START DATASET EXTRACT
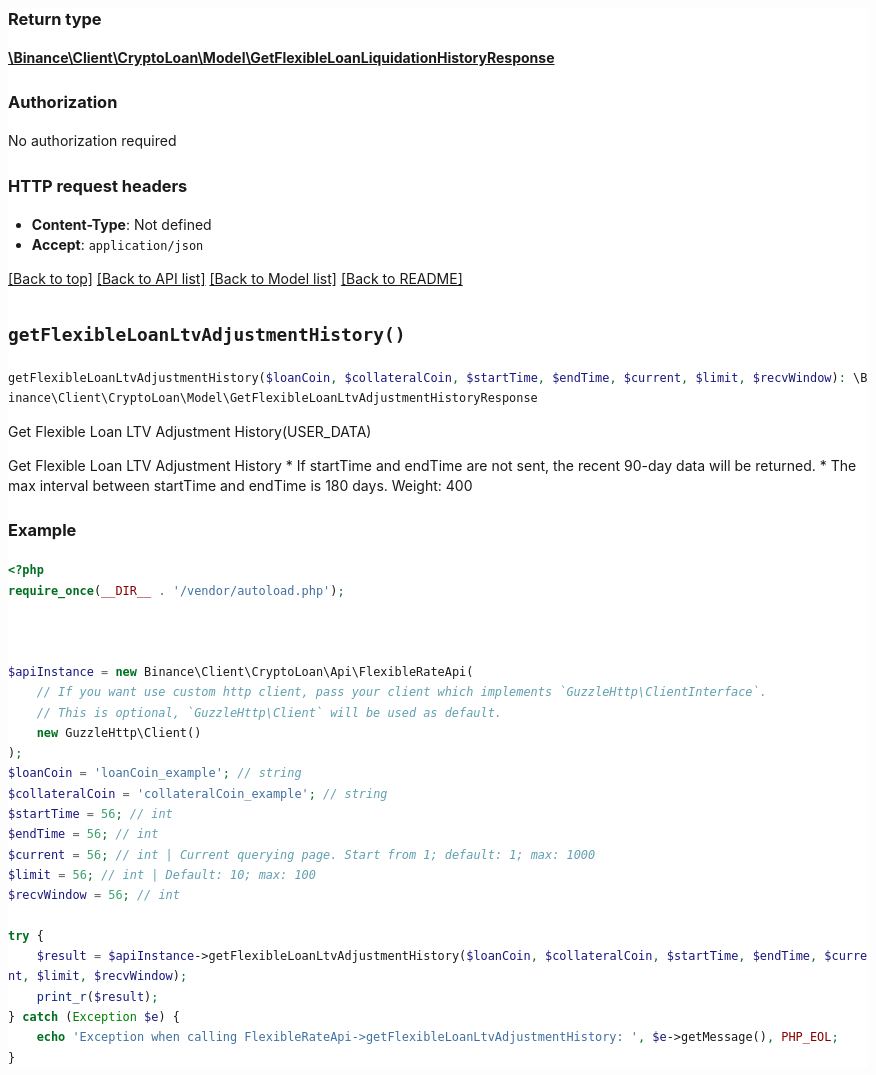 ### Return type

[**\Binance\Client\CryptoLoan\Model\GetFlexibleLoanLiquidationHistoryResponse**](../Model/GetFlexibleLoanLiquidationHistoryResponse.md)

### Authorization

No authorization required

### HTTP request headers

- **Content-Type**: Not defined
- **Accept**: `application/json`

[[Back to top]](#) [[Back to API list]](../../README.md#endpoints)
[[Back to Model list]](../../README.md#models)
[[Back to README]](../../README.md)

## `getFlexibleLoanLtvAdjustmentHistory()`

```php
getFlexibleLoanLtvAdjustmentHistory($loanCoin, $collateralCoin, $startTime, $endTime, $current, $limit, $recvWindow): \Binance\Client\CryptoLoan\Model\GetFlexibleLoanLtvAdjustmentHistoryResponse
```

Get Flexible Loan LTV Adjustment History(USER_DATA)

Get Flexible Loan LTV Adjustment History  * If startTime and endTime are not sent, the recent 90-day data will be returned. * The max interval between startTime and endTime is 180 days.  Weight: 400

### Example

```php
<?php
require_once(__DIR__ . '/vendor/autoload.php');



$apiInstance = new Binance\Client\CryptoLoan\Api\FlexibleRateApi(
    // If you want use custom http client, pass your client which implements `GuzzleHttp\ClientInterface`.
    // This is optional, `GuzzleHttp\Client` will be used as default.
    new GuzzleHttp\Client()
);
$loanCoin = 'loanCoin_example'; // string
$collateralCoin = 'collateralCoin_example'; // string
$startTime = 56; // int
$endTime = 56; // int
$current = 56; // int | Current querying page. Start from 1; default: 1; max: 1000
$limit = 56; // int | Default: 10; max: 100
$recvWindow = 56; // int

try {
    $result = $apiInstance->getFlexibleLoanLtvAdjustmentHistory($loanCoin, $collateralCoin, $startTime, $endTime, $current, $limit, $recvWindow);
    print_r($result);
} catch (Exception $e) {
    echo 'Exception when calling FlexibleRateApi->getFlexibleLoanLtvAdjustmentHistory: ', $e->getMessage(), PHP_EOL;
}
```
END DATASET EXTRACT
START DATASET EXTRACT
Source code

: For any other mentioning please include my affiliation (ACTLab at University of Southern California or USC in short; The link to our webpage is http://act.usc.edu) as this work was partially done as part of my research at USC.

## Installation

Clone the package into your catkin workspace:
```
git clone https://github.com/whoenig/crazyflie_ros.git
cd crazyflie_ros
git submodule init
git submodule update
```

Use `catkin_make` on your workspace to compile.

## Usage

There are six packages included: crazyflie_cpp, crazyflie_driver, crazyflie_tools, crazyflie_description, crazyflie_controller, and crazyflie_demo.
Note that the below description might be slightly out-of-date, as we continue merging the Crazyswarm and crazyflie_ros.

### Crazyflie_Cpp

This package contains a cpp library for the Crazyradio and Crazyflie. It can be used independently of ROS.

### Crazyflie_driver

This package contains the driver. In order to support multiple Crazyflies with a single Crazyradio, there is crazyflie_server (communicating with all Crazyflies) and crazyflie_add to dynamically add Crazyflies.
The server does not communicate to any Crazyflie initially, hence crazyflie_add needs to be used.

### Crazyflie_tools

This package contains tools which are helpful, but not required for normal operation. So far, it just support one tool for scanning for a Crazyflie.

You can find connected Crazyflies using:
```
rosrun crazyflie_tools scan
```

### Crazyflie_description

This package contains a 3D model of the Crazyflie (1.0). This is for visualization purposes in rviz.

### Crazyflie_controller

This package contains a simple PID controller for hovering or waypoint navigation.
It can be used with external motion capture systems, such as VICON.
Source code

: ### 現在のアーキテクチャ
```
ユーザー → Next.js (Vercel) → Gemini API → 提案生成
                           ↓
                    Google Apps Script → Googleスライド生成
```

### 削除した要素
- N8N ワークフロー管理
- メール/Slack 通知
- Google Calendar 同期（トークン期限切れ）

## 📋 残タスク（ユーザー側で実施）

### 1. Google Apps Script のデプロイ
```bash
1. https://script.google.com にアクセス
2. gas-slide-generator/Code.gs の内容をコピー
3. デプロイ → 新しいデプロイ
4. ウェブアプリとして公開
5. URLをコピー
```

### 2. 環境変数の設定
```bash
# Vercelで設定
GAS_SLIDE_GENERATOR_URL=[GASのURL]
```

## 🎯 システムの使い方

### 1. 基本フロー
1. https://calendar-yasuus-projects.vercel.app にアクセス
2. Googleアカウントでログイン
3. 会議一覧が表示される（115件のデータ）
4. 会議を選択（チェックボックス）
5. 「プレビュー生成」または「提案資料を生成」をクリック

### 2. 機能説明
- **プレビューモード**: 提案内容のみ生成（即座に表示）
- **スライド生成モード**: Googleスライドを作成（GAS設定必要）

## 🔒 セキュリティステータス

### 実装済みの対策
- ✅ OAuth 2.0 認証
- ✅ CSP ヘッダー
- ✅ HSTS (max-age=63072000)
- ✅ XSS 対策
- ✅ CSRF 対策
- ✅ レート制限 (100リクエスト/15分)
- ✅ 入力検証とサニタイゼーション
END DATASET EXTRACT
START DATASET EXTRACT
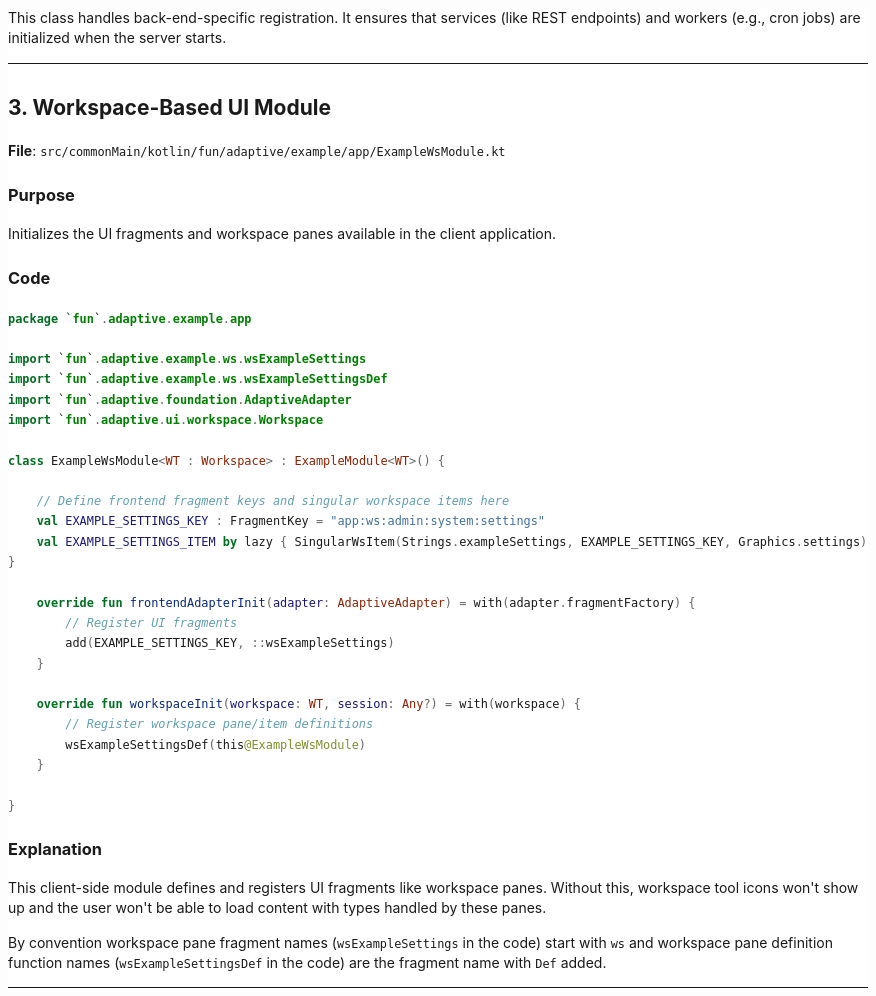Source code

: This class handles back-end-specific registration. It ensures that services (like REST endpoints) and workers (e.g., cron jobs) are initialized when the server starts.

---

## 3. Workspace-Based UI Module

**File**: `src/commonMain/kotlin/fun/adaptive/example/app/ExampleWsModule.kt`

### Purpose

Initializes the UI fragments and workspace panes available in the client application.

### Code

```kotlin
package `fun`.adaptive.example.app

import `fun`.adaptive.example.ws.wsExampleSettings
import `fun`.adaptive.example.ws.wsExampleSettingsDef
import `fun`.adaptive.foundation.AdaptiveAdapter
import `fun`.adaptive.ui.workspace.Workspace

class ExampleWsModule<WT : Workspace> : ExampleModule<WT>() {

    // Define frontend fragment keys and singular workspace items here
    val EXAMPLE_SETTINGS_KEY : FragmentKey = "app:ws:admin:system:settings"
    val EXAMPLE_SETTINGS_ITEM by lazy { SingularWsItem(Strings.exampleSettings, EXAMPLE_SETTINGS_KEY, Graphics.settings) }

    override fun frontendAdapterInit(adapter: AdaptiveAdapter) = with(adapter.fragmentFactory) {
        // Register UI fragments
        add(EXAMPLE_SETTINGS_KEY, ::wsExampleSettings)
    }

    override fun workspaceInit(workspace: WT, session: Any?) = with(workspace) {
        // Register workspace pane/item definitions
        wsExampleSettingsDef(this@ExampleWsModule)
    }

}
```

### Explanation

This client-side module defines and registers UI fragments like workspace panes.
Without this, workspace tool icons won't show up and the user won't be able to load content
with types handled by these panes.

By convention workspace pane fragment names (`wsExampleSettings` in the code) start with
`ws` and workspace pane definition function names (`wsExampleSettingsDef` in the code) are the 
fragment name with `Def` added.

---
END DATASET EXTRACT
Search the records above for "startTime" and copy every line that has it.

# [REPLY]
getFlexibleLoanLtvAdjustmentHistory($loanCoin, $collateralCoin, $startTime, $endTime, $current, $limit, $recvWindow): \Binance\Client\CryptoLoan\Model\GetFlexibleLoanLtvAdjustmentHistoryResponse
Get Flexible Loan LTV Adjustment History  * If startTime and endTime are not sent, the recent 90-day data will be returned. * The max interval between startTime and endTime is 180 days.  Weight: 400
$startTime = 56; // int
    $result = $apiInstance->getFlexibleLoanLtvAdjustmentHistory($loanCoin, $collateralCoin, $startTime, $endTime, $current, $limit, $recvWindow);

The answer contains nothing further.